== Work task ==
In the material below, the lines from the one containing "503 397 6285" through the one containing "117 110 20031" are to be given again exactly, ends included, and no others.

(Available data)

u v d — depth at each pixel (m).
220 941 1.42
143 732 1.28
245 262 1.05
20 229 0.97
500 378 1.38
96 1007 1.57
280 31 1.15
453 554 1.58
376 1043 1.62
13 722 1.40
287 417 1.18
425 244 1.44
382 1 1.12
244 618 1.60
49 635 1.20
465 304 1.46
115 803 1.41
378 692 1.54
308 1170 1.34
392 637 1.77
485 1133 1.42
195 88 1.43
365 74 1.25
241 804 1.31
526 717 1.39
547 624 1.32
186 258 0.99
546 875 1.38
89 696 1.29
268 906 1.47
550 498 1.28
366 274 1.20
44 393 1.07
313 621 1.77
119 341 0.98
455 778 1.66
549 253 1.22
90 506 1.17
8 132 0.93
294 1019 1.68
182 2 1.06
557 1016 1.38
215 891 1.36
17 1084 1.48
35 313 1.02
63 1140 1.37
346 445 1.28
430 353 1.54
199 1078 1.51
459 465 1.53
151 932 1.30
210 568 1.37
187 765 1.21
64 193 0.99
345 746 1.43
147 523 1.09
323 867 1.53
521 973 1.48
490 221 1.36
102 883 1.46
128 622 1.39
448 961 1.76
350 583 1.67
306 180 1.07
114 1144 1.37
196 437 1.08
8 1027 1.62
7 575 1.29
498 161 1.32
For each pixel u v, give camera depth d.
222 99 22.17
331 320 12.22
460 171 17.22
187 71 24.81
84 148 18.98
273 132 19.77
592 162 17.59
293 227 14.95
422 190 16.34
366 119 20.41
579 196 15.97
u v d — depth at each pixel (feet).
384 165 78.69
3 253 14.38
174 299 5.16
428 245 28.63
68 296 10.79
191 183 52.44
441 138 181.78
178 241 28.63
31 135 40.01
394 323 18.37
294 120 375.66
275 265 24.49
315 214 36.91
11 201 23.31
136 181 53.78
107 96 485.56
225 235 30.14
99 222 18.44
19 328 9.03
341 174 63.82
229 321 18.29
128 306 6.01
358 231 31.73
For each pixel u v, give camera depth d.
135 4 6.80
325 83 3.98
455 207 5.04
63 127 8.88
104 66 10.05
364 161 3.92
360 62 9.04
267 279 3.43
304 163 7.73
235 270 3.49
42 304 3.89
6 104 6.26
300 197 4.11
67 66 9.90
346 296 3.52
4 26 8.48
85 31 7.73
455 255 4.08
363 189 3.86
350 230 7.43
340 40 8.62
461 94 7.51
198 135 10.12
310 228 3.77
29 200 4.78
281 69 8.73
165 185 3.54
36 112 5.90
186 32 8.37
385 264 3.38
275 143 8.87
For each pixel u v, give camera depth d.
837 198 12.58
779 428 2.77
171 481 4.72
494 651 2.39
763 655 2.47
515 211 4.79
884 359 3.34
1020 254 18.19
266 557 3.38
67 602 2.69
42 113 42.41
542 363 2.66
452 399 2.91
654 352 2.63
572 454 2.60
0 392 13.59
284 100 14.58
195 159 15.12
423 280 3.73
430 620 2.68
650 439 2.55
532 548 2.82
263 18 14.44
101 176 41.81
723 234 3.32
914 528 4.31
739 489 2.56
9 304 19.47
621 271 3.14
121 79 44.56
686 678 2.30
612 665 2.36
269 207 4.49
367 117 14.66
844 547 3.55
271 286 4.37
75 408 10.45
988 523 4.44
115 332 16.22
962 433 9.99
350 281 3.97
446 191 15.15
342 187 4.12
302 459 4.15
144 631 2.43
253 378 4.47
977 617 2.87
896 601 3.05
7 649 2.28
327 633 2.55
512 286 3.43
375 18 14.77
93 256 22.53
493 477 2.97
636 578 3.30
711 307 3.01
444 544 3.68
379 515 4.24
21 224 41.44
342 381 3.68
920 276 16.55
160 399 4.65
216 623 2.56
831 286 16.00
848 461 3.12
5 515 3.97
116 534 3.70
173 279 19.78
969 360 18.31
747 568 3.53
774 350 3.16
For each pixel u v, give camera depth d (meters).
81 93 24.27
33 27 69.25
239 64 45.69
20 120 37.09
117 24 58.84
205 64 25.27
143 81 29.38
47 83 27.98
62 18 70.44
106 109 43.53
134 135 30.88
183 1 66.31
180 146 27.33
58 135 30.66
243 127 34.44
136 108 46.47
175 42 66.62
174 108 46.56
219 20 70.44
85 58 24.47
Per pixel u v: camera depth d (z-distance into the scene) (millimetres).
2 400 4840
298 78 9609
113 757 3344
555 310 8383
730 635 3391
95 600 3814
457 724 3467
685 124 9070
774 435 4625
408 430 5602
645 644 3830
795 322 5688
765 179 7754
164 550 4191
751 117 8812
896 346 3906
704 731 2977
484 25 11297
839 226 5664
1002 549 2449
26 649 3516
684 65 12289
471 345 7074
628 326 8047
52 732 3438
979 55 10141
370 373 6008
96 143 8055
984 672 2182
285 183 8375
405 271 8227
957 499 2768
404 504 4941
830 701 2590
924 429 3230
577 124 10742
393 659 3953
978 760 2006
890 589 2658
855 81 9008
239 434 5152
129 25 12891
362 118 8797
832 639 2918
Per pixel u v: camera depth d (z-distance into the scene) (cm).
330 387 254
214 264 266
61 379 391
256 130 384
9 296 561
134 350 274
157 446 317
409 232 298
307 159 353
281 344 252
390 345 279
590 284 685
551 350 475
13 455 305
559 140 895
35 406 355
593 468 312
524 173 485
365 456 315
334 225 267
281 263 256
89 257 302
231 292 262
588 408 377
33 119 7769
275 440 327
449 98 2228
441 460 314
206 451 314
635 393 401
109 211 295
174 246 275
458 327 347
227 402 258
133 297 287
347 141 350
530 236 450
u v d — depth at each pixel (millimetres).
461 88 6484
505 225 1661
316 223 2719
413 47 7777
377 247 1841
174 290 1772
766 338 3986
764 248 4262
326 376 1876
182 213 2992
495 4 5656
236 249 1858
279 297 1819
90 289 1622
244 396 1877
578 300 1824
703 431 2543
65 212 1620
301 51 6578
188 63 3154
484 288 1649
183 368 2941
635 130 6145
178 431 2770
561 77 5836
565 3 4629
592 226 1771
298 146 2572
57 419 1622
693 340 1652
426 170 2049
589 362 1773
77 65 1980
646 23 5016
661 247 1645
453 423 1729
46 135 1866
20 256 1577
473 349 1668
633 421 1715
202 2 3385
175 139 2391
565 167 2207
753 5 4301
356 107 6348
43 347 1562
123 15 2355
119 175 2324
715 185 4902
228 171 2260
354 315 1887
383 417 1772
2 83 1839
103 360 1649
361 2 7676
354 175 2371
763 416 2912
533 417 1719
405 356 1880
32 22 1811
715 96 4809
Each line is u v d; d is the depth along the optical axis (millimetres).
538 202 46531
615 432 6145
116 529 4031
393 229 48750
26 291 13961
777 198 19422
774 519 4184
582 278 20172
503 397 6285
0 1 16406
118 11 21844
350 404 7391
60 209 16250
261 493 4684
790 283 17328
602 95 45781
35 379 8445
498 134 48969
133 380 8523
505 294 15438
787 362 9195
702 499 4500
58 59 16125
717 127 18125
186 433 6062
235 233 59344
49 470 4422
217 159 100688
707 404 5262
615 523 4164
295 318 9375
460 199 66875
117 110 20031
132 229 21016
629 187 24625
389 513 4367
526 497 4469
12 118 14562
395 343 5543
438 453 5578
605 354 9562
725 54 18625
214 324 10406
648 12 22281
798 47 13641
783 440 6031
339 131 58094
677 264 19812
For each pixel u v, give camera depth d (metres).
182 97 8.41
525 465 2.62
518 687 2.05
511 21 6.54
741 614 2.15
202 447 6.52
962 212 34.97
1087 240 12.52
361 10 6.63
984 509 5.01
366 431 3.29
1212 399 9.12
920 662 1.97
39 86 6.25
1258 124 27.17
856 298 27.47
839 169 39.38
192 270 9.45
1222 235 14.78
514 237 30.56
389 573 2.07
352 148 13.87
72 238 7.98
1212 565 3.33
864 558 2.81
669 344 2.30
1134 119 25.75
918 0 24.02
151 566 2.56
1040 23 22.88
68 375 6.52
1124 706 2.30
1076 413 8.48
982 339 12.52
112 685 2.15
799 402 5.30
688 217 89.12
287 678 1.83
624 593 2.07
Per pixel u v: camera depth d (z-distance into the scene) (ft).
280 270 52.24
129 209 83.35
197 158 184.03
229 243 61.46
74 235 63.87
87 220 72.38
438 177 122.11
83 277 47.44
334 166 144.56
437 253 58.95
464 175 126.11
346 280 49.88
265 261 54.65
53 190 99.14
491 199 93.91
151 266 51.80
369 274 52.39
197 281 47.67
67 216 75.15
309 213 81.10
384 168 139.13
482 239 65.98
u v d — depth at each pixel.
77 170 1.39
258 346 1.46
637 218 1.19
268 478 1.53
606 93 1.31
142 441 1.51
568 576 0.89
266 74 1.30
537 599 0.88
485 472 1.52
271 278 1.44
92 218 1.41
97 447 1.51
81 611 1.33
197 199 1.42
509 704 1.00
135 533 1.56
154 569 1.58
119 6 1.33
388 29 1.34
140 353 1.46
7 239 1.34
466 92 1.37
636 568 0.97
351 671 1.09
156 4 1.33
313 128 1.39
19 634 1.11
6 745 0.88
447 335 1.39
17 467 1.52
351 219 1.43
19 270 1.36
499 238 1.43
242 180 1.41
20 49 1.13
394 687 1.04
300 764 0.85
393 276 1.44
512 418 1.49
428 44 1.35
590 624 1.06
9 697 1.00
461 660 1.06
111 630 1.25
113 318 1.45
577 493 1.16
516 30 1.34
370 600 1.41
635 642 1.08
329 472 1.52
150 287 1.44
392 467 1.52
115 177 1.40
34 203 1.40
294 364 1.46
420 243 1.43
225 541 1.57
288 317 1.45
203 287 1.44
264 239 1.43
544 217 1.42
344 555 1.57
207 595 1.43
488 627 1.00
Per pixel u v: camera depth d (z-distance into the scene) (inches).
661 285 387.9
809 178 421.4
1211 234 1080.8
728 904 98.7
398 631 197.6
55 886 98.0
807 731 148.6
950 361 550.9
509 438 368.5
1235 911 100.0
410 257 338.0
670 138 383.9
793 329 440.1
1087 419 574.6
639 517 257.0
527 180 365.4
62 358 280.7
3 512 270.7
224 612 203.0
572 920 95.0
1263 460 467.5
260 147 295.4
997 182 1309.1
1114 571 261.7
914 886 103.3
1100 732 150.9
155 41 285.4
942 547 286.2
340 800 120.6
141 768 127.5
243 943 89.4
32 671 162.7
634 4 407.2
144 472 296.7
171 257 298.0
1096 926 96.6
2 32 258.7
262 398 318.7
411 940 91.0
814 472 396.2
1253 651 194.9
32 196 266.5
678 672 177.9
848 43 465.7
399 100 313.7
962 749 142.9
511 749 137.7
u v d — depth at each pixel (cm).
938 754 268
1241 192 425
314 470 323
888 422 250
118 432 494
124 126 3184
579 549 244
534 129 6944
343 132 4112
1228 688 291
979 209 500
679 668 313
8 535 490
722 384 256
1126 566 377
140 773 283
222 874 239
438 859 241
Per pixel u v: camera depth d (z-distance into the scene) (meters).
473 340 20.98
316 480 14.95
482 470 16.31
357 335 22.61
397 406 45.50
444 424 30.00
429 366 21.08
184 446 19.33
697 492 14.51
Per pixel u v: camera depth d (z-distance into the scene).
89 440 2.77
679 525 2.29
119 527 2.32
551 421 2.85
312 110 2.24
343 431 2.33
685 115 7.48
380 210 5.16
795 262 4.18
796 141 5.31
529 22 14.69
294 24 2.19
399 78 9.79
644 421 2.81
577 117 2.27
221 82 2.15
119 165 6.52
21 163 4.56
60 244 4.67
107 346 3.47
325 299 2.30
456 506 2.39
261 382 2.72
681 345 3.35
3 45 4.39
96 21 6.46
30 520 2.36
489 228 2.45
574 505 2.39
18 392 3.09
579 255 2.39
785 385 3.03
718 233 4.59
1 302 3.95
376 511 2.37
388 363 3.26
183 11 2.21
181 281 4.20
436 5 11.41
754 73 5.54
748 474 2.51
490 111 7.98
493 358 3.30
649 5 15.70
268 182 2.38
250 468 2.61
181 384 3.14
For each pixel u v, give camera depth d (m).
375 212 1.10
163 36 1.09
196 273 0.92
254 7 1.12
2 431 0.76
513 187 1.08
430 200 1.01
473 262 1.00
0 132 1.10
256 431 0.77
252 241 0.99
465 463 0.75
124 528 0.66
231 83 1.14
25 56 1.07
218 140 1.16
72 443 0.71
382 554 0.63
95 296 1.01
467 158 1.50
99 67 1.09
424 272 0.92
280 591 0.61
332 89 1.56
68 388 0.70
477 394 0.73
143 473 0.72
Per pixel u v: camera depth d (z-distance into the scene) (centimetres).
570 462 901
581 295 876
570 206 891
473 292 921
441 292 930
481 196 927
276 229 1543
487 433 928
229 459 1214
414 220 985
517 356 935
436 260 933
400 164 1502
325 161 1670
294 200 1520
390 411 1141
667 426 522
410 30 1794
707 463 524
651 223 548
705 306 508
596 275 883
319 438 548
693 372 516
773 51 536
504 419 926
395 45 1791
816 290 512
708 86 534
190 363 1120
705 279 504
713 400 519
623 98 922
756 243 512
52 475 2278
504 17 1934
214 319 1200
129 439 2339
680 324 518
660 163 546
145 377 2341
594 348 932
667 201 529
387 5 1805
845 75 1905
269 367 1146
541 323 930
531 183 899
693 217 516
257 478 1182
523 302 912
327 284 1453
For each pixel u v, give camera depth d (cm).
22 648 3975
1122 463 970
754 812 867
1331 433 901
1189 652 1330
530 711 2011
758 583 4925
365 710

(End Available data)

== Task answer ==
503 397 6285
0 1 16406
118 11 21844
350 404 7391
60 209 16250
261 493 4684
790 283 17328
602 95 45781
35 379 8445
498 134 48969
133 380 8523
505 294 15438
787 362 9195
702 499 4500
58 59 16125
717 127 18125
186 433 6062
235 233 59344
49 470 4422
217 159 100688
707 404 5262
615 523 4164
295 318 9375
460 199 66875
117 110 20031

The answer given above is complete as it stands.